Dataset records START
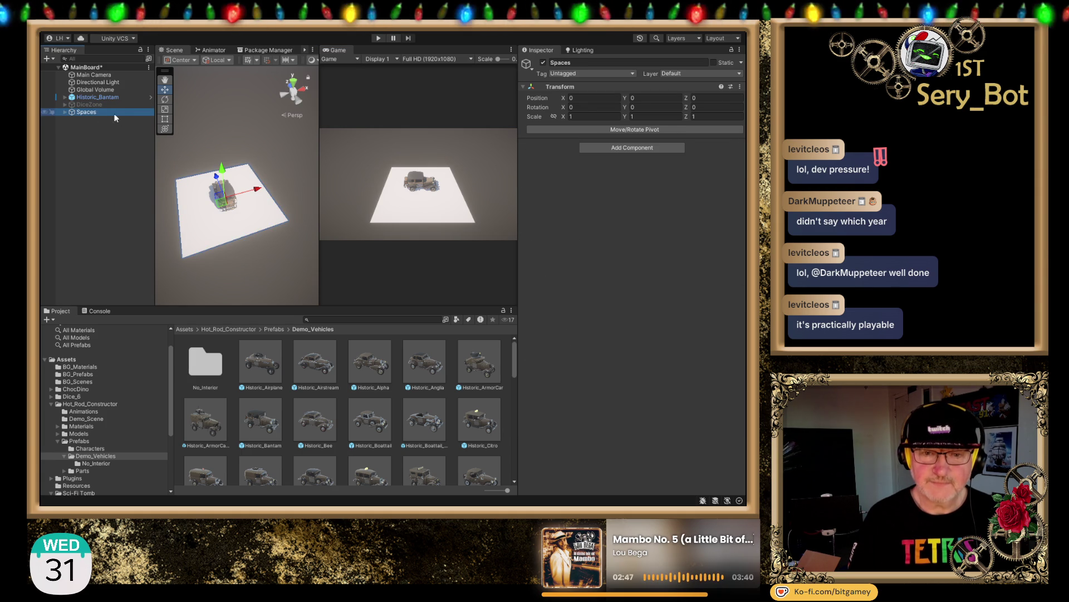
left_click(92, 103)
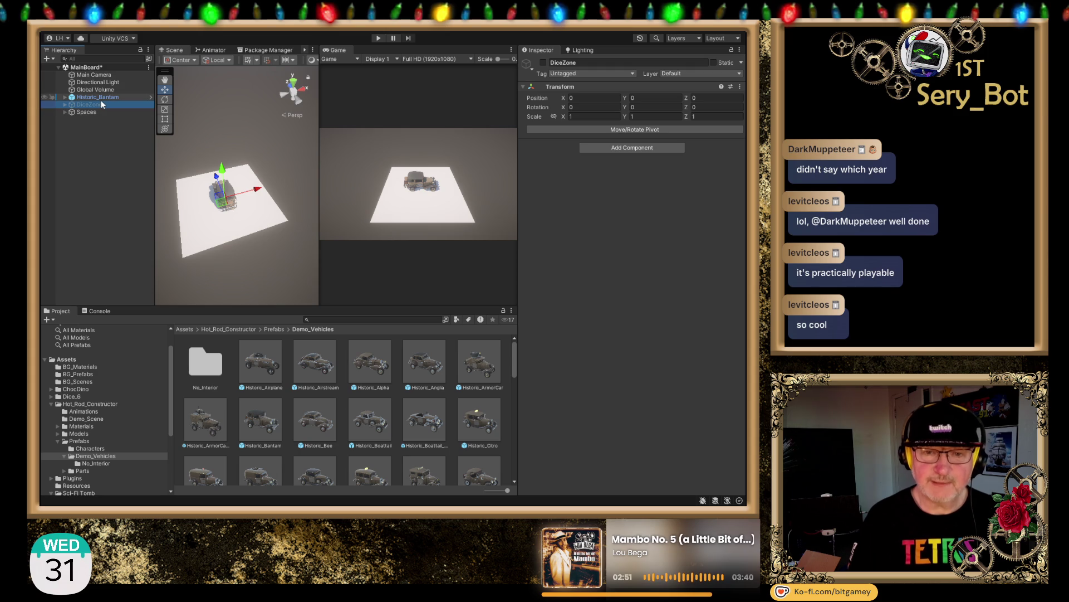
left_click_drag(100, 97, 102, 114)
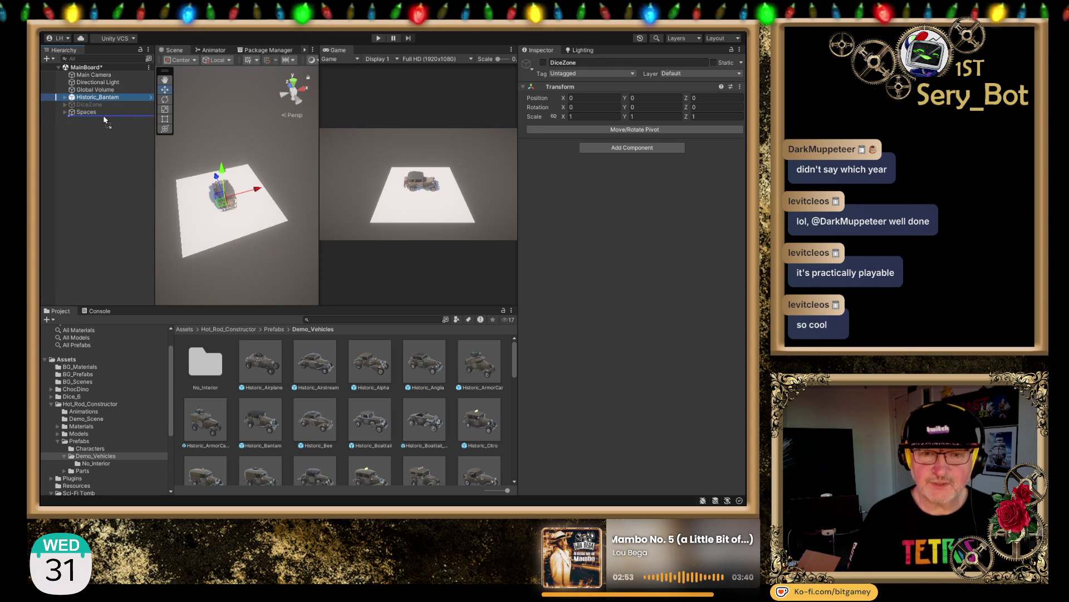
left_click(97, 102, "ctrl")
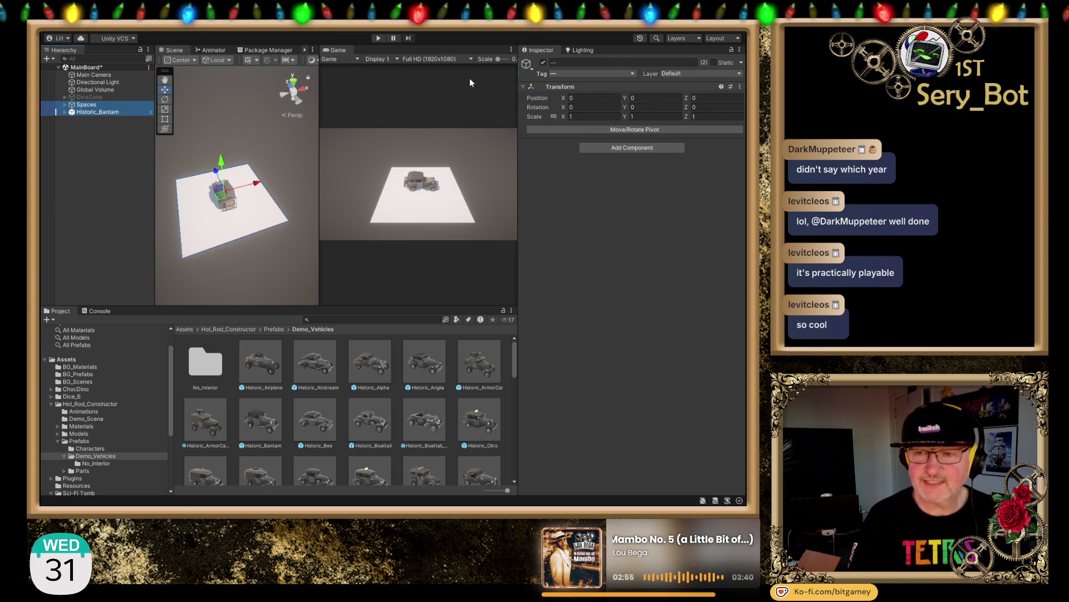
left_click(544, 63)
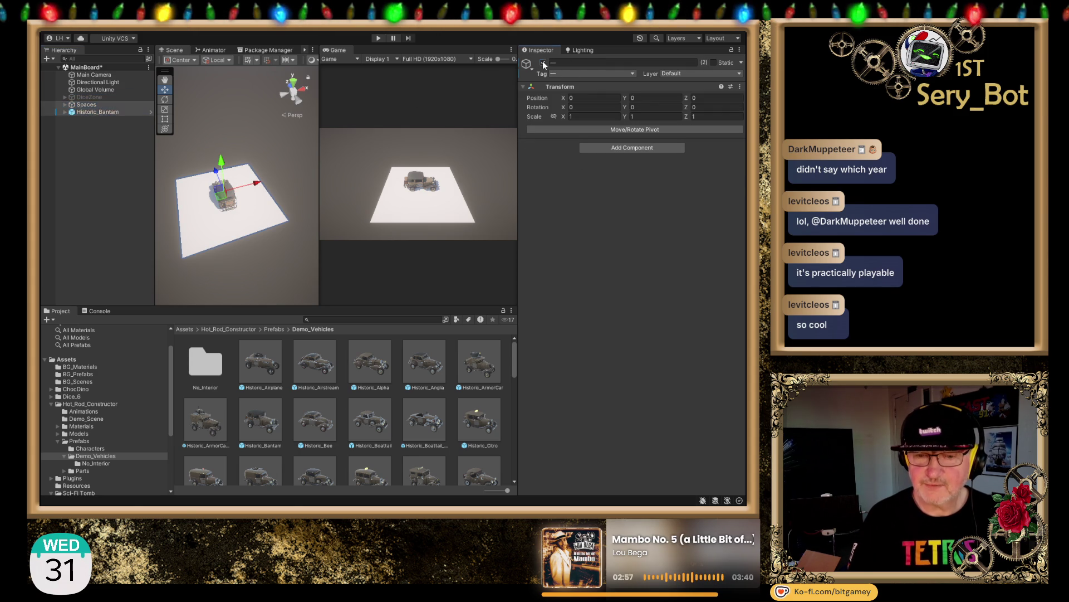
Step: Activate DiceZone so the die and board appear, then enter Play mode
left_click(115, 128)
left_click(92, 97)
Dataset records END
Verbatim copy with pictures excluded: write out the records above in full.

left_click(92, 103)
left_click_drag(100, 97, 102, 114)
left_click(97, 102, "ctrl")
left_click(544, 63)
Step: Activate DiceZone so the die and board appear, then enter Play mode
left_click(115, 128)
left_click(92, 97)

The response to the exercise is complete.